🤖 AI Summary
Existing research lacks a multimodal video dataset specifically designed for ambivalence/hesitancy (A/H) emotion recognition. Method: We introduce BAH—the first open-source, multimodal video dataset tailored to behavior change contexts—comprising 1,118 videos from 224 Canadian participants and 1.5 hours of fine-grained, dual-granularity (video-level and frame-level) A/H annotations. Our pipeline integrates facial alignment, speech transcription, temporal behavioral labeling, and cross-modal feature alignment to jointly model video, audio, text, and metadata. It supports cross-modal learning, zero-shot transfer, and personalized unsupervised domain adaptation.
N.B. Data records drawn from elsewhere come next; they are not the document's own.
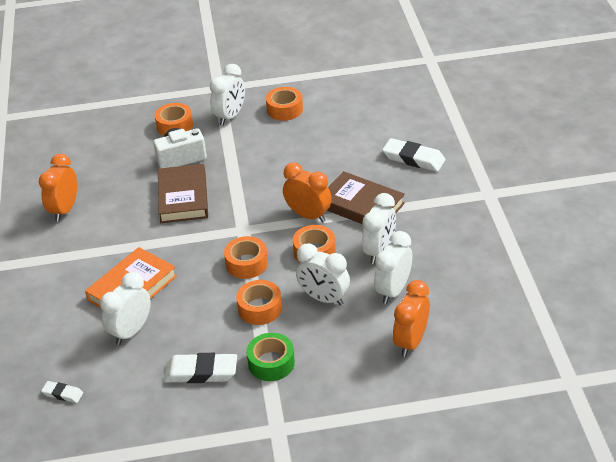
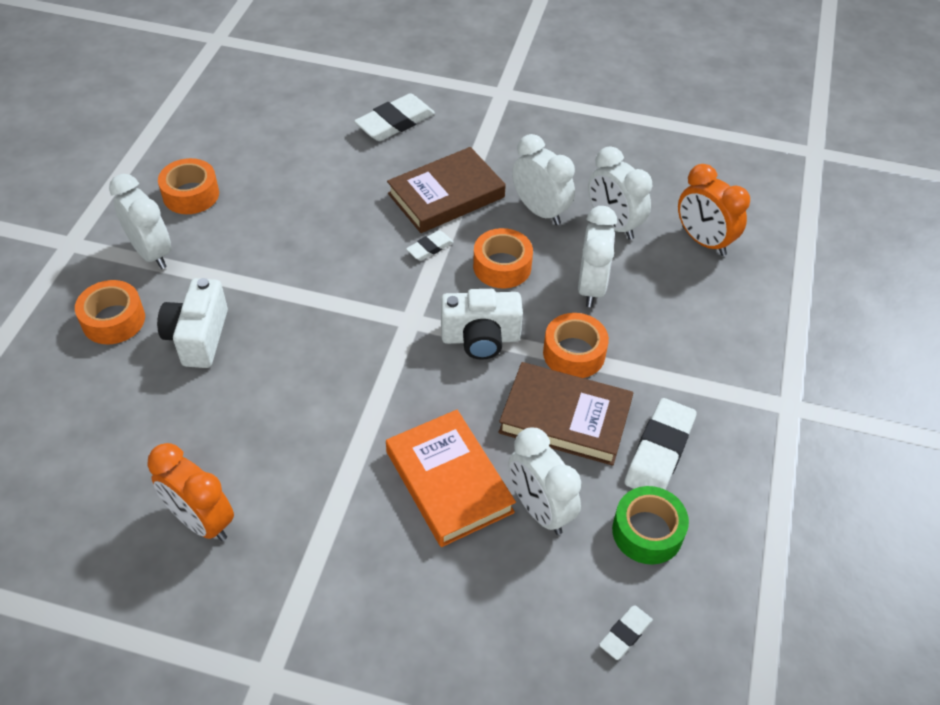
camera: 70 degrees left, 10 degrees up
(183, 197) = (292, 362): brown book -> brown book (565, 418)
(247, 263) = (480, 338): orange tape -> white camera
(271, 363) = (677, 374): green tape -> green tape (647, 532)
(308, 215) = (429, 248): orange clock -> white eraser
(324, 298) = (591, 287): white clock -> white clock turned 45 degrees counterclockwise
Contribution/Results: Experiments reveal substantial challenges in real-world A/H recognition; we publicly release the full dataset, code, and pretrained models—establishing foundational resources for interpretable, behavior-intervention AI systems.
📝 Abstract
Recognizing complex emotions linked to ambivalence and hesitancy (A/H) can play a critical role in the personalization and effectiveness of digital behaviour change interventions. These subtle and conflicting emotions are manifested by a discord between multiple modalities, such as facial and vocal expressions, and body language. Although experts can be trained to identify A/H, integrating them into digital interventions is costly and less effective. Automatic learning systems provide a cost-effective alternative that can adapt to individual users, and operate seamlessly within real-time, and resource-limited environments. However, there are currently no datasets available for the design of ML models to recognize A/H. This paper introduces a first Behavioural Ambivalence/Hesitancy (BAH) dataset collected for subject-based multimodal recognition of A/H in videos. It contains videos from 224 participants captured across 9 provinces in Canada, with different age, and ethnicity. Through our web platform, we recruited participants to answer 7 questions, some of which were designed to elicit A/H while recording themselves via webcam with microphone. BAH amounts to 1,118 videos for a total duration of 8.26 hours with 1.5 hours of A/H. Our behavioural team annotated timestamp segments to indicate where A/H occurs, and provide frame- and video-level annotations with the A/H cues. Video transcripts and their timestamps are also included, along with cropped and aligned faces in each frame, and a variety of participants meta-data. We include results baselines for BAH at frame- and video-level recognition in multi-modal setups, in addition to zero-shot prediction, and for personalization using unsupervised domain adaptation. The limited performance of baseline models highlights the challenges of recognizing A/H in real-world videos. The data, code, and pretrained weights are available.